Secretary CLINTON. No.
Senator COLLINS. Thank you, Mr. Chairman. Secretary Clinton, you were very clear in answering the chairman’s first question about whether there was any secret agreement or side deal associated with the negotiations of the New START Treaty that would affect missile defense. And you were very clear in saying that, no, there were not.
There’s a press report that came out last night that claims that the administration is secretly working with the Russians to conclude an agreement that would limit U.S. missile defenses. It goes on to say that the administration last month presented a draft agreement to the Russians. Is this report accurate?
Secretary CLINTON. No. I’m not aware of the report, Senator Collins, but, as Secretary Gates said, we have consistently told the Russians that if they wish to work with us on missile defense we are open to working with them. So maybe there is something lost in the translation here, because we have consistently reached out to them. We would like them to be part of a broad missile defense system that protects against countries like Iran, North Korea, both of which they border, by the way, so it is in their interest.
But Secretary Gates mentioned that in his opening remarks, so if I could ask him to just perhaps add onto what I said.
Senator COLLINS. Yes.
Secretary GATES. Well, I have seen—I have just seen a reference to the newspaper story that you described, and what I emphasized, what I added, frankly, in my opening statement was that whatever talks are going on are simply about trying to elicit their willingness to partner with us along with the Europeans in terms of a regional missile defense.
But there is nothing in the approaches that have been made to the Russians that in any way, shape, or form would impose any limits whatsoever on our plans.
Secretary Clinton must have sensed how eager critics of the treaty were to focus on this bogus "secret negotiations" bugaboo, because she came back to it of her own accord later in the hearing (p. 36). This part's important, because it fleshes out the excerpt that Gertz provides in his piece.
[Secretary CLINTON:] Mr. Chairman, if I could, just on a follow-up to your last questions, which I very much appreciate. I want to ensure that the record is clear on one additional point. Senator Collins raised a certain press report about a U.S.- Russia deal to limit U.S. missile defenses and I want to be as clear as I possibly can. Number one, there is no secret deal.
Number two, there is no plan to limit U.S. missile defenses, either in this treaty or in any other way.
Number three, on that score the story is dead wrong. I want to be very clear about that because I don’t want anyone using what is yet again another inaccurate story to argue against this treaty. As Secretary Gates and I have both said, we will continue to explore missile defense cooperation with Russia, but the talks are not secret and there is nothing on the table or even in the wildest contemplation that would involve any limits on our missile defense. Instead, we’re seeing to see whether they can be expanded with additional capabilities for our security.

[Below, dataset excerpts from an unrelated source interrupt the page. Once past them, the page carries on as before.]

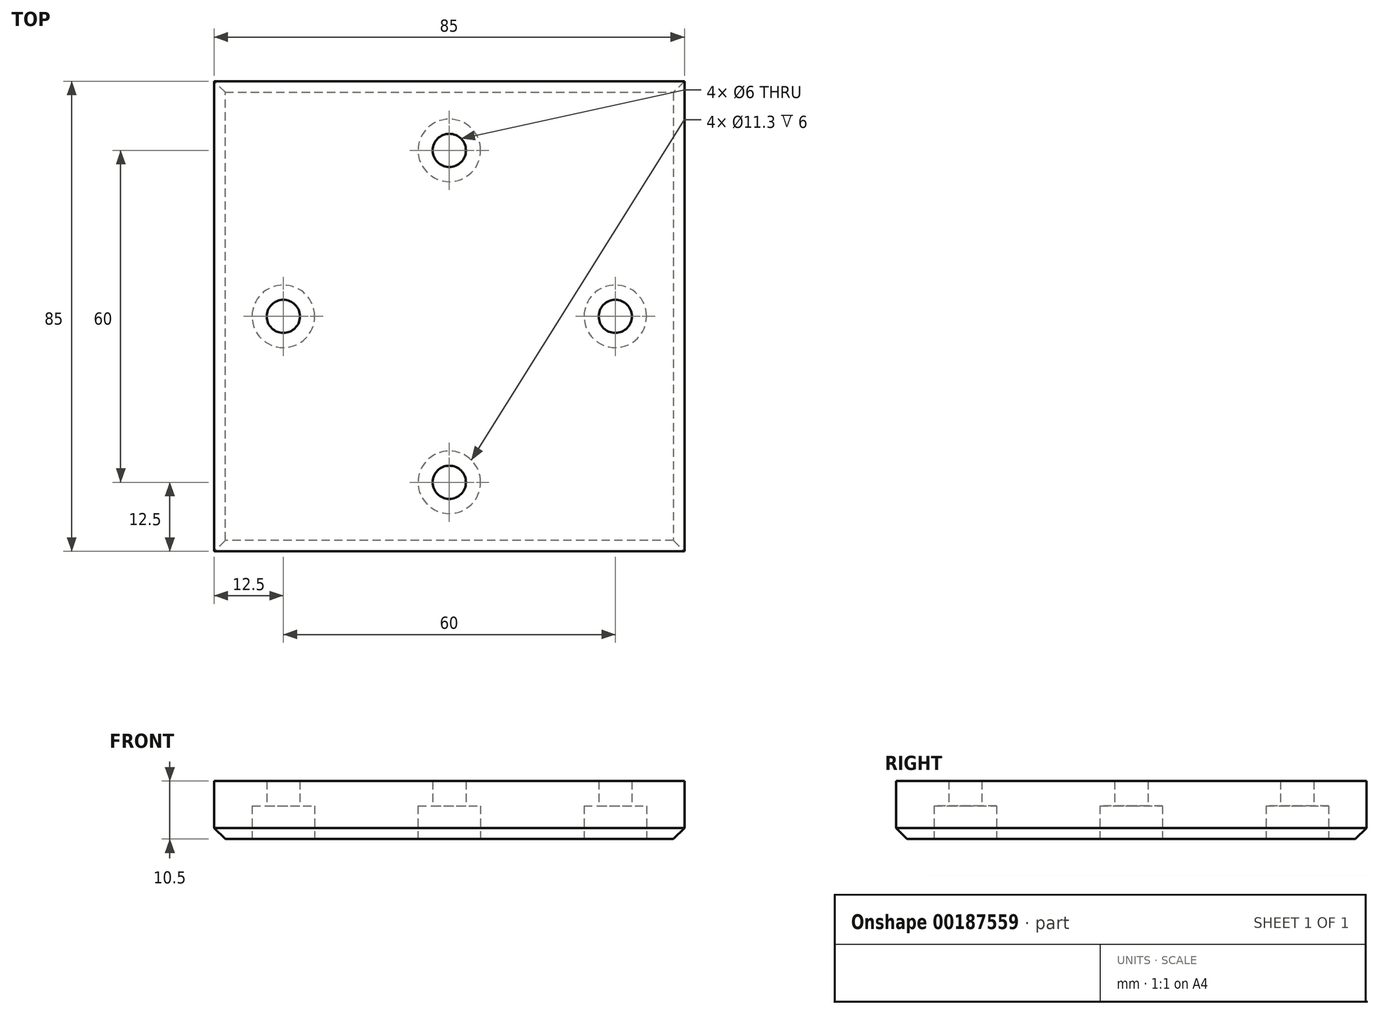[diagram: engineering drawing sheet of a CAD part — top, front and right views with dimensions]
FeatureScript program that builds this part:
annotation { "Feature Type Name" : "Feature", "Feature Type Description" : "" }
export const myFeature = defineFeature(function(context is Context, id is Id, definition is map)
    precondition{}
    {
        {
            var Q0;
            Q0=qCreatedBy(makeId("Top.planeOp"),FACE);
            var sketch = newSketch(context, id + "F0", { "sketchPlane" : qUnion([Q0])});
            skLineSegment(sketch, "E0.bottom", {"start": v(42.5, 42.5) * mm, "end": v(-42.5, 42.5) * mm});
            skLineSegment(sketch, "E0.top", {"start": v(42.5, -42.5) * mm, "end": v(-42.5, -42.5) * mm});
            skLineSegment(sketch, "E0.left", {"start": v(42.5, 42.5) * mm, "end": v(42.5, -42.5) * mm});
            skLineSegment(sketch, "E0.right", {"start": v(-42.5, 42.5) * mm, "end": v(-42.5, -42.5) * mm});
            skPoint(sketch, "E0.middle", {"position": v(0, 0) * mm});
            skSolve(sketch);
        }
        {
            var Q0;
            Q0=makeQuery(id+"F0.imprint","IMPRINT",FACE,{"disambiguationData":[TD([[makeQuery(id+"F0.imprint","IMPRINT",EDGE,{"derivedFrom":sQuery(id+"F0.wireOp",EDGE,"E0.bottom")}),1.0]])]});
            extrude(context, id + "F1", {"entities" : qUnion([Q0]), "depth" : 10.5 * mm});
        }
        {
            var Q0;
            Q0=makeQuery(id+"F1.opExtrude","CAP_FACE",FACE,{"disambiguationData":[OSD([sQuery(id+"F0.wireOp",EDGE,"E0.bottom"),sQuery(id+"F0.wireOp",EDGE,"E0.top"),sQuery(id+"F0.wireOp",EDGE,"E0.left"),sQuery(id+"F0.wireOp",EDGE,"E0.right")])],"isStart":true});
            var sketch = newSketch(context, id + "F3", { "sketchPlane" : qUnion([Q0])});
            skLineSegment(sketch, "E1.0", {"start": v(-30, -30) * mm, "end": v(-30, 30) * mm, "construction": true});
            skLineSegment(sketch, "E2.0", {"start": v(30, 30) * mm, "end": v(-30, 30) * mm, "construction": true});
            skLineSegment(sketch, "E3.0", {"start": v(30, -30) * mm, "end": v(30, 30) * mm, "construction": true});
            skLineSegment(sketch, "E4.0", {"start": v(30, -30) * mm, "end": v(-30, -30) * mm, "construction": true});
            skLineSegment(sketch, "E5", {"start": v(-42.5, 0) * mm, "end": v(42.5, 0) * mm, "construction": true});
            skLineSegment(sketch, "E6", {"start": v(0, 42.5) * mm, "end": v(0, -42.5) * mm, "construction": true});
            skLineSegment(sketch, "E7", {"start": v(30, 3.5) * mm, "end": v(30, -3.5) * mm, "construction": true});
            skArc(sketch, "E8.0.startCap", {"start": v(25, 3.5) * mm, "mid": v(30, 8.5) * mm, "end": v(35, 3.5) * mm});
            skArc(sketch, "E8.0.endCap", {"start": v(35, -3.5) * mm, "mid": v(30, -8.5) * mm, "end": v(25, -3.5) * mm});
            skLineSegment(sketch, "E8.0.left", {"start": v(35, 3.5) * mm, "end": v(35, -3.5) * mm});
            skLineSegment(sketch, "E8.0.right", {"start": v(25, 3.5) * mm, "end": v(25, -3.5) * mm});
            skPoint(sketch, "E9", {"position": v(30, 0) * mm});
            skLineSegment(sketch, "E10", {"start": v(3.5, 30) * mm, "end": v(-3.5, 30) * mm, "construction": true});
            skArc(sketch, "E11.0.startCap", {"start": v(3.5, 35) * mm, "mid": v(8.5, 30) * mm, "end": v(3.5, 25) * mm});
            skArc(sketch, "E11.0.endCap", {"start": v(-3.5, 25) * mm, "mid": v(-8.5, 30) * mm, "end": v(-3.5, 35) * mm});
            skLineSegment(sketch, "E11.0.left", {"start": v(3.5, 25) * mm, "end": v(-3.5, 25) * mm});
            skLineSegment(sketch, "E11.0.right", {"start": v(3.5, 35) * mm, "end": v(-3.5, 35) * mm});
            skArc(sketch, "E12.MirrorCS", {"start": v(35, 3.5) * mm, "mid": v(30, 8.5) * mm, "end": v(25, 3.5) * mm});
            skArc(sketch, "E13.MirrorCS", {"start": v(25, -3.5) * mm, "mid": v(30, -8.5) * mm, "end": v(35, -3.5) * mm});
            skPoint(sketch, "E14.MirrorP", {"position": v(-30, 0) * mm});
            skArc(sketch, "E15.MirrorCS", {"start": v(-35, 3.5) * mm, "mid": v(-30, 8.5) * mm, "end": v(-25, 3.5) * mm});
            skArc(sketch, "E16.MirrorCS", {"start": v(-35, -3.5) * mm, "mid": v(-30, -8.5) * mm, "end": v(-25, -3.5) * mm});
            skLineSegment(sketch, "E17.MirrorCS", {"start": v(-35, 3.5) * mm, "end": v(-35, -3.5) * mm});
            skLineSegment(sketch, "E18.MirrorCS", {"start": v(-25, 3.5) * mm, "end": v(-25, -3.5) * mm});
            skArc(sketch, "E19.MirrorCS", {"start": v(-25, 3.5) * mm, "mid": v(-30, 8.5) * mm, "end": v(-35, 3.5) * mm});
            skLineSegment(sketch, "E20.MirrorCS", {"start": v(-30, 3.5) * mm, "end": v(-30, -3.5) * mm, "construction": true});
            skArc(sketch, "E21.MirrorCS", {"start": v(-25, -3.5) * mm, "mid": v(-30, -8.5) * mm, "end": v(-35, -3.5) * mm});
            skPoint(sketch, "E22", {"position": v(0, 30) * mm});
            skLineSegment(sketch, "E23.MirrorCS", {"start": v(3.5, -35) * mm, "end": v(-3.5, -35) * mm});
            skLineSegment(sketch, "E24.MirrorCS", {"start": v(3.5, -30) * mm, "end": v(-3.5, -30) * mm, "construction": true});
            skLineSegment(sketch, "E25.MirrorCS", {"start": v(3.5, -25) * mm, "end": v(-3.5, -25) * mm});
            skPoint(sketch, "E26.MirrorP", {"position": v(0, -30) * mm});
            skArc(sketch, "E27.MirrorCS", {"start": v(-3.5, -25) * mm, "mid": v(-8.5, -30) * mm, "end": v(-3.5, -35) * mm});
            skArc(sketch, "E28.MirrorCS", {"start": v(3.5, -35) * mm, "mid": v(8.5, -30) * mm, "end": v(3.5, -25) * mm});
            skSolve(sketch);
        }
        {
            var Q0;
            Q0=makeQuery(id+"F1.opExtrude","CAP_FACE",FACE,{"disambiguationData":[OSD([sQuery(id+"F0.wireOp",EDGE,"E0.bottom"),sQuery(id+"F0.wireOp",EDGE,"E0.top"),sQuery(id+"F0.wireOp",EDGE,"E0.left"),sQuery(id+"F0.wireOp",EDGE,"E0.right")])],"isStart":true});
            var sketch = newSketch(context, id + "F4", { "sketchPlane" : qUnion([Q0])});
            skCircle(sketch, "E29", {"center": v(0, 30) * mm, "radius": 3 * mm});
            skPoint(sketch, "E29.centerSnap0", {"position": v(0, 35) * mm});
            skPoint(sketch, "E29.centerSnap1", {"position": v(8.5, 30) * mm});
            skCircle(sketch, "E30.MirrorC", {"center": v(0, -30) * mm, "radius": 3 * mm});
            skCircle(sketch, "E31", {"center": v(30, 0) * mm, "radius": 3 * mm});
            skPoint(sketch, "E31.centerSnap0", {"position": v(30, 8.5) * mm});
            skCircle(sketch, "E32.MirrorC", {"center": v(-30, 0) * mm, "radius": 3 * mm});
            skSolve(sketch);
        }
        {
            var Q0;
            Q0=qSketchRegion(id+"F4",true);
            extrude(context, id + "F5", {"entities" : qUnion([Q0]), "operationType" : NewBodyOperationType.REMOVE, "oppositeDirection" : true, "depth" : 25 * mm});
        }
        {
            var Q0;
            Q0=makeQuery(id+"F1.opExtrude","CAP_FACE",FACE,{"disambiguationData":[OSD([sQuery(id+"F0.wireOp",EDGE,"E0.bottom"),sQuery(id+"F0.wireOp",EDGE,"E0.top"),sQuery(id+"F0.wireOp",EDGE,"E0.left"),sQuery(id+"F0.wireOp",EDGE,"E0.right")])],"isStart":true});
            var sketch = newSketch(context, id + "F6", { "sketchPlane" : qUnion([Q0])});
            skCircle(sketch, "E33.0", {"center": v(-30, 0) * mm, "radius": 3 * mm});
            skCircle(sketch, "E34.0", {"center": v(0, 30) * mm, "radius": 3 * mm});
            skCircle(sketch, "E35.0", {"center": v(30, 0) * mm, "radius": 3 * mm});
            skCircle(sketch, "E36.0", {"center": v(0, -30) * mm, "radius": 3 * mm});
            skCircle(sketch, "E37", {"center": v(0, 30) * mm, "radius": 5.65 * mm});
            skCircle(sketch, "E38", {"center": v(30, 0) * mm, "radius": 5.65 * mm});
            skCircle(sketch, "E39", {"center": v(0, -30) * mm, "radius": 5.65 * mm});
            skCircle(sketch, "E40", {"center": v(-30, 0) * mm, "radius": 5.65 * mm});
            skSolve(sketch);
        }
        {
            var Q0;
            Q0 = qSketchRegion(id + "F6", true);
            extrude(context, id + "F7", {"entities" : qUnion([Q0]), "operationType" : NewBodyOperationType.REMOVE, "oppositeDirection" : true, "depth" : 6 * mm});
        }
        {
            var Q0;
            Q0=makeQuery(id+"F1.opExtrude","CAP_EDGE",EDGE,{"disambiguationData":[OSD([sQuery(id+"F0.wireOp",EDGE,"E0.right")])],"isStart":true});
            var Q1;
            Q1=makeQuery(id+"F1.opExtrude","CAP_EDGE",EDGE,{"disambiguationData":[OSD([sQuery(id+"F0.wireOp",EDGE,"E0.top")])],"isStart":true});
            var Q2;
            Q2=makeQuery(id+"F1.opExtrude","CAP_EDGE",EDGE,{"disambiguationData":[OSD([sQuery(id+"F0.wireOp",EDGE,"E0.left")])],"isStart":true});
            var Q3;
            Q3=makeQuery(id+"F1.opExtrude","CAP_EDGE",EDGE,{"disambiguationData":[OSD([sQuery(id+"F0.wireOp",EDGE,"E0.bottom")])],"isStart":true});
            chamfer(context, id + "F8", {"entities" : qUnion([Q0, Q1, Q2, Q3]), "width" : 2 * mm, "tangentPropagation" : true});
        }
    });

Where could the confusion be coming from here? How is it that Gertz is now claiming a win, telling "arms control wonks who argued my June 16 scoop was wrong: you're wrong," arguing that the newly-revealed "internal State Department report" shows that "Hillary misled Senate"? Well, yet again we're going to have to dig around and speculate; it's not easy to do in a 1,000-word article in a publication that one would assume has editors, but Gertz steadfastly refuses to apply clear thinking and narrative structure to make his point in any kind of meaningful way. So let's go back to the original piece that asserted secret negotiations, the one published the day before the hearing, and see how Gertz characterized the matter:
The Obama administration is secretly working with Russia to conclude an agreement that many officials fear will limit U.S. missile defenses, a key objective of Moscow since it opposed plans for a U.S. missile defense interceptor base in Eastern Europe, according to American officials involved in arms control issues.
According to the officials, the administration last month presented a draft agreement on missile defenses to the Russians as part of talks between Ellen Tauscher, undersecretary of state for international security and arms control, and Russian Deputy Foreign Minister Sergei Rybakov.

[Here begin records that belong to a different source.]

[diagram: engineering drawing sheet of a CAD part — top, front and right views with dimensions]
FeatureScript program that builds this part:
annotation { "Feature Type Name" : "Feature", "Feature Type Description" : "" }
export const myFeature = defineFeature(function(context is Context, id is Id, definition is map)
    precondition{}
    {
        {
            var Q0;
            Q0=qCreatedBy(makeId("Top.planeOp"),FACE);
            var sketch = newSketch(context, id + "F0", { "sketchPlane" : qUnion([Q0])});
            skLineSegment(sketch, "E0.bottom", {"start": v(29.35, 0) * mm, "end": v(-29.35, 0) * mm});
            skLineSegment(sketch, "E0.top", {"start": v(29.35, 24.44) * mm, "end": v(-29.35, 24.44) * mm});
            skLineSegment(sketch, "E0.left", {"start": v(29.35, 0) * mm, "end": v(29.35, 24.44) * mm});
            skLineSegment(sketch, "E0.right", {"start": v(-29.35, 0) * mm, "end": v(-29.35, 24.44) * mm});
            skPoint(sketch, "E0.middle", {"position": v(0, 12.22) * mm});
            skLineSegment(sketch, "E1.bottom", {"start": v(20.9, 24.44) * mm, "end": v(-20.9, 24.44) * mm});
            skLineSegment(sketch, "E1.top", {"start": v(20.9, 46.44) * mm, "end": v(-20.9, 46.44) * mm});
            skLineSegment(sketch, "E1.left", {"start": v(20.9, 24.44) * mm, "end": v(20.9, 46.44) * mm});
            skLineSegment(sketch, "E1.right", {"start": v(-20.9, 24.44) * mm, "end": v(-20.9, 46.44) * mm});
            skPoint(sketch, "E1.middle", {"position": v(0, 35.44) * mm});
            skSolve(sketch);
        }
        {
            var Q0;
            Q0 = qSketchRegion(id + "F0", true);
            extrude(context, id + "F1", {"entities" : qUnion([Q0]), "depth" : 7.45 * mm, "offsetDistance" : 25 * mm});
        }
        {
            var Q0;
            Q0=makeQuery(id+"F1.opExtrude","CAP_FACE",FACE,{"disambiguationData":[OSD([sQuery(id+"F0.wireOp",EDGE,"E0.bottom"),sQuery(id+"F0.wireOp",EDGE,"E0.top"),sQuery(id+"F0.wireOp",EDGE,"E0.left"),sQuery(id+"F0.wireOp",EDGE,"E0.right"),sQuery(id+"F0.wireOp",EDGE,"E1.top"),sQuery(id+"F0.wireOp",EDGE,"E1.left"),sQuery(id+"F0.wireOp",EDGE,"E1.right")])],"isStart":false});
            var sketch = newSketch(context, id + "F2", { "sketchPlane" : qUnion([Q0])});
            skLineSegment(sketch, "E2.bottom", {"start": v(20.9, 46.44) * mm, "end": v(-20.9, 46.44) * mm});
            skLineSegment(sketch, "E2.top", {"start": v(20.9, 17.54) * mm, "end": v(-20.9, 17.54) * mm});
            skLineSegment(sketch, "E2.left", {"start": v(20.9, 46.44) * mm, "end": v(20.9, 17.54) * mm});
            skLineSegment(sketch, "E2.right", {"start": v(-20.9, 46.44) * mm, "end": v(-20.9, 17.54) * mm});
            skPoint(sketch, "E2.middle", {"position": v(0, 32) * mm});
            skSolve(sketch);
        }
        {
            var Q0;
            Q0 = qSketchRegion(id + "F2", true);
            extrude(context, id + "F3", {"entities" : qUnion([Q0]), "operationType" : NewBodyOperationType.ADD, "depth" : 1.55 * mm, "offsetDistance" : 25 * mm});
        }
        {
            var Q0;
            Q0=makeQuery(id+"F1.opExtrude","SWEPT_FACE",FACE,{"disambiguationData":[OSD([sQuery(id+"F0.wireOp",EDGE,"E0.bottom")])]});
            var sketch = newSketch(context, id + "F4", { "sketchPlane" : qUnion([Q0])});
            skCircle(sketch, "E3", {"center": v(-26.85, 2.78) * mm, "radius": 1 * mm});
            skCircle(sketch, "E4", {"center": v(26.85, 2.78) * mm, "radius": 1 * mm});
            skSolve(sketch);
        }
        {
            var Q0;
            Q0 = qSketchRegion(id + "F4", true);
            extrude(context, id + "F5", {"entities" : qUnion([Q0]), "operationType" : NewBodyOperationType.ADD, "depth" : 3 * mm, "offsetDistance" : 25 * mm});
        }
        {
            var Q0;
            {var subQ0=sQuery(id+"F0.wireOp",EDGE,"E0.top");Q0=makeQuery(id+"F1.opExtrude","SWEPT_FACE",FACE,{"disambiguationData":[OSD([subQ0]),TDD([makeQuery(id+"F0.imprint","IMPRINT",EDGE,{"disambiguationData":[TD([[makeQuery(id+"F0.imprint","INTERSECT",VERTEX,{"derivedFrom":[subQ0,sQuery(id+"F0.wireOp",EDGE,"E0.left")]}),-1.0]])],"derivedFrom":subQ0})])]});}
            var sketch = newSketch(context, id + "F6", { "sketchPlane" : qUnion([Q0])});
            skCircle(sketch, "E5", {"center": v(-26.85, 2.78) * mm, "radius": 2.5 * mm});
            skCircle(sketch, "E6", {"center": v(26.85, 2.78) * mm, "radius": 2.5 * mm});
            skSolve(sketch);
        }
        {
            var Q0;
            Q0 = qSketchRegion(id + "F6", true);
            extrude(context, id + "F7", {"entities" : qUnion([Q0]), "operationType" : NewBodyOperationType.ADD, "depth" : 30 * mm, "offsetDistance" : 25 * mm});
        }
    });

The secret talks and possible agreement have triggered alarm among pro-missile defense advocates who are concerned that the administration, in its effort to "reset" ties with Moscow, will make further concessions constraining current and future missile defenses.
Let's try to sum this up, shall we? On June 16th, Bill Gertz writes that the U.S. and Russia are working toward a "secret agreement" that he alleges has some U.S. officials worried about possible limitations on missile defense. On June 17th, Secretaries Clinton and Gates both deny that any secret agreements to limit missile defense have been negotiated, and assert that while the U.S. seeks to cooperate with Russia on this matter, the administration will not accept any provisions that limit missile defense. (Oh yeah, and the U.S. side decided unilaterally to insert a statement in the treaty's preamble that yet again insists that missile defenses are not subject to the treaty, and also to include more than $10 billion for missile defense in its FY11 budget request.) On June 18th, P.J. Crowley responds to Gertz's question about whether the "secret draft agreement" is public by telling him that there is no such agreement. Then at some point in the intervening months, it emerges that there was in fact a draft agreement on missile defense cooperation that was not secret, was not concerned with limiting missile defense, and was not ultimately agreed to -- a draft agreement that seems instead to have been focused on precisely what the SECDEF stated before Congress was the object of ongoing discussions with Russia, which was to "elicit willingness to partner with us as well as the Europeans in terms of a regional missile defense" -- and somehow Gertz claims that this revelation "contradicts congressional testimony" by Gates and Clinton "that a missile defense deal was in the works" and feels vindicated for his earlier assertion that there was a "secret draft agreement to limit defenses." Except that 1) THERE STILL IS NO REASON TO BELIEVE THAT THERE WAS EVER A "SECRET DRAFT AGREEMENT TO LIMIT DEFENSES," 2) BOTH SECRETARIES INSIST THAT THERE NEVER WAS SUCH AN AGREEMENT, AND 3) THEY EACH TESTIFIED TO THAT EFFECT. Neither even briefly addressed the existence of a possible missile defense cooperation agreement except to indicate that such an agreement would be consistent with the administration's overall goals and policy.
So I am being totally serious when I ask: is Bill Gertz a liar, or is he just incredibly stupid?
UPDATE: Courtesy of Blake Hounshell on Twitter, here's the fact sheet the State Department issued this morning on the subject of Missile Defense Cooperation with the Russian Federation. Some highlights:
So yeah, pretty much what I said (/boom).
There are no “secret deals” with Russia on missile defense. The Administration has repeatedly communicated to the Russian Government at the highest levels that the United States will not agree to any limitations or constraints on U.S. ballistic missile defenses, and that the United States intends to continue improving and deploying BMD systems to defend the U.S. against limited missile launches, and to defend our deployed forces, allies, and partners against regional threats. The Administration has repeatedly made clear that it is pursuing missile defense cooperation with Russia. As one example, at a June 17 hearing of the Senate Armed Services Committee, Secretary Gates stated: “Separately from the treaty, we are discussing missile defense cooperation with Russia, which we believe is in the interests of both nations. But such talks have nothing to do with imposing any limitations on our programs or deployment plans.” The Obama Administration believes that missile defense cooperation with the Russian Federation is in the national security interests of the United States, as did the Bush Administration. Restrictions or limitations on U.S. missile defense capabilities are not under discussion in any forum.